Here are some ways to get help if you’re not ready to pursue debt relief or you require immediate assistance to meet your basic needs:

Temporary Assistance Programs

  • Family Assistance: Offering help to low-income families with a child living in the home, family assistance provides cash assistance for up to 60 months.
  • Safety Net Assistance: This program provides cash assistance for single individuals, couples without children, children not living with a parent, or families disrupted by alcohol or drug abuse from another member of the household.
  • Emergency Benefits: Emergency assistance helps residents resolve an immediate need, such as fleeing domestic abuse or homelessness.

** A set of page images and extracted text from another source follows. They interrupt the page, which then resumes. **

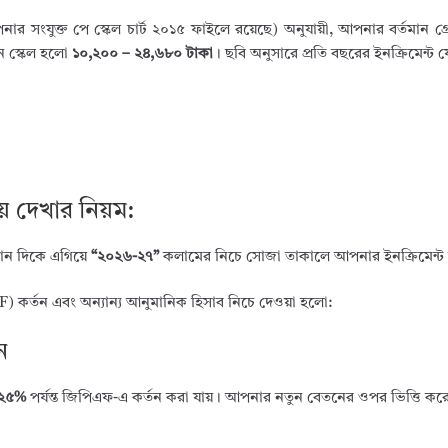
ার সংযুক্ত পে স্কেল চার্ট ২০১৫
ফাইলে রয়েছে) অনুযায়ী, আপনার বর্তমান গ্
ন স্কেল হলো
১০,২০০ – ২৪,৬৮০ টাকা
। ছবি অনুসারে প্রতি বছরের ইনক্রিমেন্ট
য়ে দেখার নিয়ম:
ডান দিকে এগিয়ে
“২০২৬-২৭”
কলামের নিচে সোজা তাকালে আপনার ইনক্রিমেন্ট
কর্তন এবং অন্যান্য আনুমানিক হিসাব নিচে দেওয়া হলো:
ন
২৫%
পর্যন্ত জিপিএফ-এ কর্তন করা যায়। আপনার নতুন বেতনের ওপর ভিত্তি করে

Housing Assistance Programs

  • Housing Choice Vouchers: The Department of Housing and Urban Development provides help with rent for qualifying participants based on annual gross income and family size.
  • HUD Homes: The HUD also offers special programs such as dollar houses to help low- and middle-income families afford single-family homes.
  • Homeless Shelters: New York State’s Office of Housing and Support Services provides assistance for homeless individuals seeking shelter or other services.

Free Transportation Programs

  • C.A.R.T: The Community Arranged Resident Transport Program transports seniors to social events, medical appointments, and other essential destinations.
  • Downtown Connection Bus: Those living in NYC can ride free along the route covering areas across lower Manhattan and Battery Park City.